Dag, I was wrong for doubting Colson Whitehead

sagharbor

Dear @colsonwhitehead,

I’m sorry for doubting you. I was going to write this apology/review in a series of 140 character paragraphs (ala tweet) but that’s too much of a pain in the ass and would do your beautiful book, Sag Harbor, a great disservice. It deserves better.

I’m sorry for wondering about the story-ness of your story. I was getting scared. From the beginning you set up a certain kind of story, the summer Benji and Reggie went to Sag Harbor and were the kids in the empty house, out for the summer while their parents toiled away in the city, only visiting on weekends.

You set up a story where Benji and Reggie, a mere eleven months apart in age, were beginning to sever the Benji-Reggie two-headed beast, and you set up that story so beautifully, it took my breath away.

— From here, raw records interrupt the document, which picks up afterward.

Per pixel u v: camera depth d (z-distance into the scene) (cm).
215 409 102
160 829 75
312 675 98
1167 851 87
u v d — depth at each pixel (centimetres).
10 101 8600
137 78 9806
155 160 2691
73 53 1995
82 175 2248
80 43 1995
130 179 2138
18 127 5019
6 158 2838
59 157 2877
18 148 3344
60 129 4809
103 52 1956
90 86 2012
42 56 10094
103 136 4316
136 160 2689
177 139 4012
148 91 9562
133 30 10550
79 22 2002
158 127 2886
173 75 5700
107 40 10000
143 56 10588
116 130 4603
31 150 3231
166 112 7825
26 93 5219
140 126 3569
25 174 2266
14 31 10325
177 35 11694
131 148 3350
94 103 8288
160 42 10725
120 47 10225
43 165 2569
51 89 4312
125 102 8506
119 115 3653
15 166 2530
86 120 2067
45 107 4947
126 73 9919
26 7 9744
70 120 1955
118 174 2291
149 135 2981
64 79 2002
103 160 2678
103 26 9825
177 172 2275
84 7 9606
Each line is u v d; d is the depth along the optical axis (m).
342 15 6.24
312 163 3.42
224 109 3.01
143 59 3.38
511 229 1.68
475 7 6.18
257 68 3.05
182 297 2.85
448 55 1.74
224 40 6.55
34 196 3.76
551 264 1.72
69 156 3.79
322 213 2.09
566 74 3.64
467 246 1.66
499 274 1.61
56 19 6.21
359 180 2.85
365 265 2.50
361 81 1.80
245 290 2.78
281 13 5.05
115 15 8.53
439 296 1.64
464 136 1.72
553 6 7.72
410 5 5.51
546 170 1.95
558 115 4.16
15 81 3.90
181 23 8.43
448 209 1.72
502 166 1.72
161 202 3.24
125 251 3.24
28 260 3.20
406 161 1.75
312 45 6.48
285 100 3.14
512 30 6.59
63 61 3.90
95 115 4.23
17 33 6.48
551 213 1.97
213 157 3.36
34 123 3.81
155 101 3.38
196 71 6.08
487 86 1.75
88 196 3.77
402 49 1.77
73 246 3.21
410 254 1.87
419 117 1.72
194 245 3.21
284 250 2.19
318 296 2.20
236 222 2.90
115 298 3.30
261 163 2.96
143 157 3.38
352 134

I loved how you explained their bond:

Joined not at the hip or spleen or nervous system but at the more important place — that spot on your self where you meet the world. (3)

So, I thought I was getting a certain kind of book — the summer of 1985 when 15-year-old Benji came of age on his own, away from Reggie. I was all, hot damn this is going to be good. But then I was inundated with the 80s pop culture trivia — New Coke and boomboxes and mix tapes and Bauhaus and The Cosby Show. While that was all well-written and mildly amusing, it wasn’t anything I hadn’t heard on VH-1’s “We Love the 80s.”

Because your writing was so beautiful and the cast of characters, Benji’s Sag Harbor posse, so engaging (especially the part about how they constructed the insults), I stuck with you. I’m glad I did. I loved reading about the history of this black, beachside community next to the Hamptons. I loved how the teen-aged boys wiled away their summer looking for girls and getting into the stupid trouble kids get into when they have too much time on their hands.

But most of all, I loved the story that was there, subtle and tragic in the way that real life is. After I finished reading the book I looked up some reviews and all of them mention how this is a novel that’s not about much. I beg to differ, it’s about a lot. It’s about being black and privileged and how that is weird, because our country doesn’t know how to handle that. It’s about alcoholics and family dysfunction.

This was how my mother disappeared, word by word. She got older by the second, that magical Sag Harbor effect fading. Something happened to my mother in her life that she never defended or protected herself. That she never defended or protected us, when it was our turn. I don’t know what it was. I suppose it was the same thing that prevented me from defending and protecting her, once I was old enough. I kept my mouth shut and watched TV. (190)

It’s about about wanting and not getting and keeping your mouth shut.

I wasn’t offended. I had my own scheme, and even though it cycled between doom and sure thing every five minutes, I was going to execute it. I wanted in. But to say it was to kill it, to express a want out loud was to be slapped back down. I kept my mouth shut. (210)

And it’s about trying to figure out what it all means and almost, but not quite, understanding it.

I could’ve made up my own lyrics to what passed between the father and the son, something about misunderstandings, the ones that don’t matter and the ones that are everything, but I would’ve gotten the words wrong. Make up lyrics to someone else’s song and you put yourself in there, botching it all. (222)

But most of all, I think it is a coming of age story. The real kind. Writers and readers of literature like to think coming of age stories happen all at once. One day, one night, one hour, one event — that time the scales fell from our eyes and we could truly see for the first time. But that’s not how actual people come of age. We come of age in bits and pieces — when we get our braces off, or touch a breast for the first time, when we realize we can leave after Dad’s had too much to drink.

Thank you @colsonwhitehead for the beautiful book.

Dag, I was wrong with my doubting ass.